Un profilo tecnico-politico nel quale brillavano i buoni rapporti con la Francia di Nicolas Sarkozy. Ora ripete la contrarietà all’acquisto da parte della Bce di Abs (Asset backed securities), cartolarizzazioni garantite, e ancor più di titoli di stato – le due armi residue di Mario Draghi – e fin qui nulla di nuovo. Ma rispolvera anche gli slogan in auge nel pieno della crisi greca: che a pagare saranno chiamati alla fine “i contribuenti tedeschi”; mentre la Bce (e Draghi) diverrebbero “ostaggi della politica”. Su questo punto proprio il curriculum di Weidmann, ancora oggi assiduo frequentatore di convention della Cdu, dimostrerebbe il contrario.

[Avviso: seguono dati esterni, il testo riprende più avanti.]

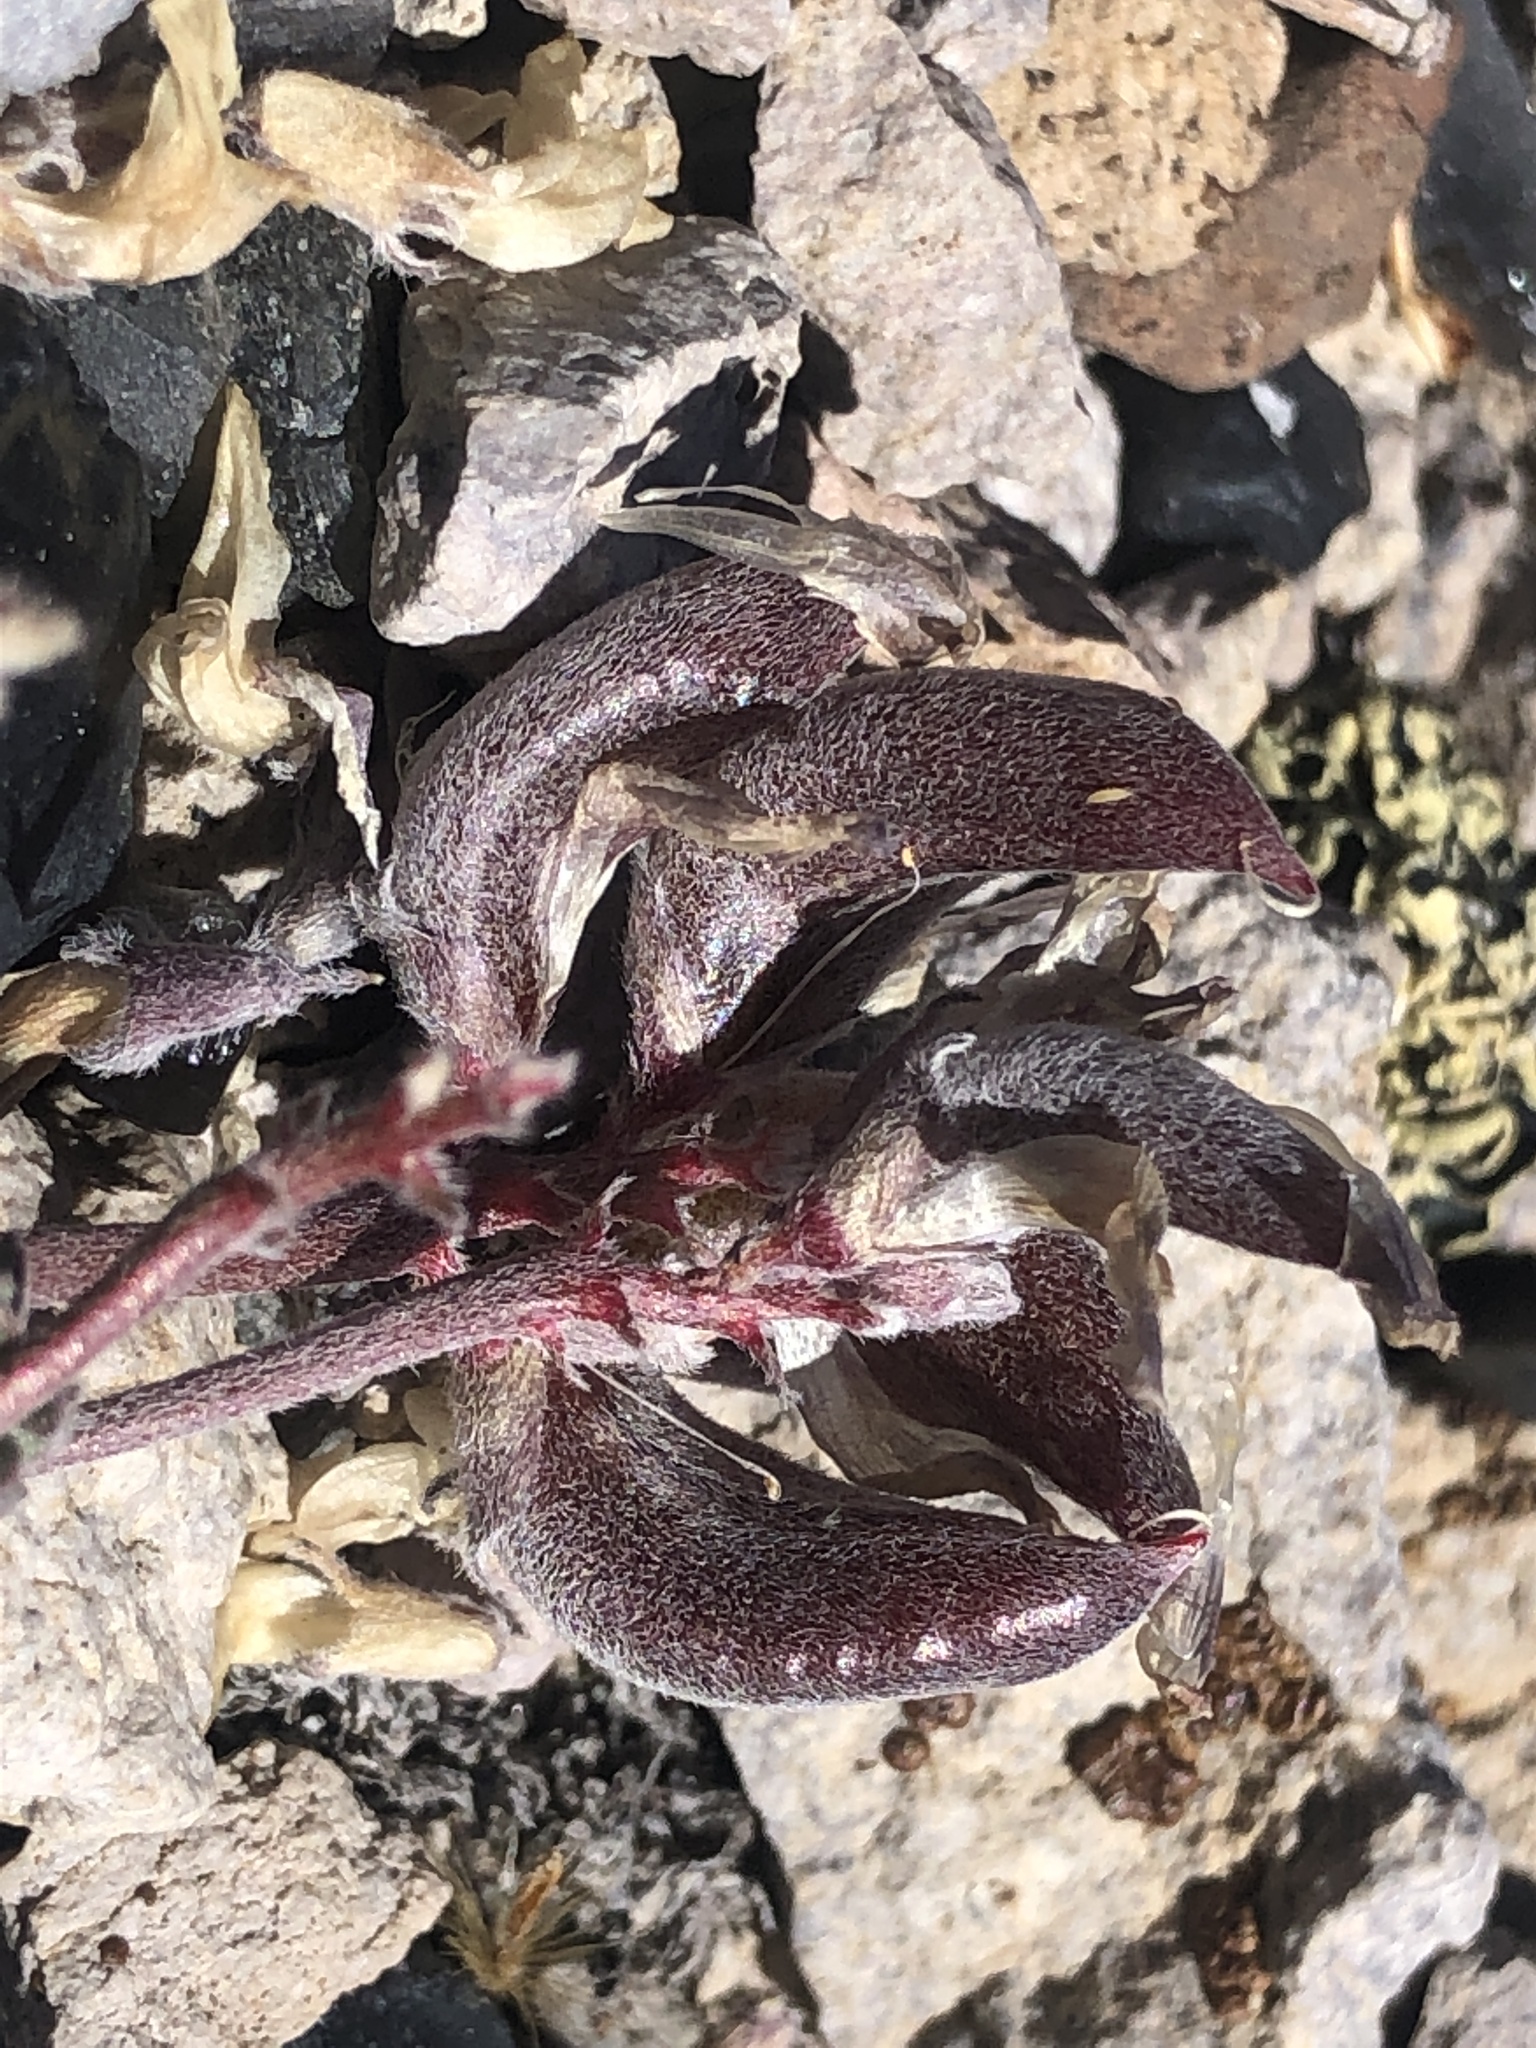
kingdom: Plantae
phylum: Tracheophyta
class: Magnoliopsida
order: Fabales
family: Fabaceae
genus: Astragalus
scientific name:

[**Video_box_2**]Ma è la teoria del contribuente germanico pagatutto che è stata smentita dai fatti. Nella prima fase dell’austerity, il rischio-euro alimentato anche a Berlino ha prodotto la corsa ai Bund considerati bene rifugio. Poi con la politica espansiva della Bce il calo dei tassi ha portato il rendimento dei decennali tedeschi ai minimi storici (ieri allo 0,9 per cento), e al punto più basso tra tutte le grandi economie: né gli Stati Uniti né il Regno Unito, per non dire degli altri governi europei, si finanziano a livelli simili. Che sono da anni negativi in termini reali, cioè confrontati con l’inflazione: in questo momento lo 0,1 rispetto allo 0,9. Questo ha contribuito a far scendere il debito di sei punti in due anni, proprio mentre la Bundesbank appoggiava l’aumento degli stipendi, con punte del 5,6 per i metalmeccanici e del 6,3 per gli statali, nonché l’elevazione del salario minimo a 8,50 euro l’ora che entrerà in vigore però gradualmente nei prossimi anni. Ma in crisi è soprattutto il modello produttivo centrato sull’export: ha prodotto un avanzo positivo della bilancia commerciale – l’eccesso delle esportazioni sulle importazioni di beni e servizi – che sfiora il 7 per cento del pil, ma ha risentito della frenata di Russia, Cina e Brasile, le aree sulle quali l’industria tedesca ha puntato per rimpiazzare strategicamente l’Europa e gli Stati Uniti. I tempi non hanno combaciato perché Francia e Italia, con le loro magagne, continuano a importare dalla Germania per 53 miliardi, cinque volte la Russia e più del doppio della Cina. E quando si sono manifestati simultaneamente il calo dei consumi in Europa e i problemi a Est, la produzione industriale si è ridotta ad agosto del 4 per cento, mentre gli ordini flettevano del 5,7: soprattutto nel settore chiave delle auto. Ritmi da 2009. Che sia l’anticamera della recessione? Visto che il pil del secondo trimestre era già negativo, lo si vedrà tra poco. Intanto gli organismi internazionali tagliano le stime di crescita. Di certo l’assalto latino ai risparmi tedeschi non c’entra nulla. Gerhard Schröder impiegò quella fase di estrema difficoltà per Berlino per riformare dove serviva (non soltanto il lavoro, anche investimenti pubblici e costruzioni private); ora è il momento di un tagliando.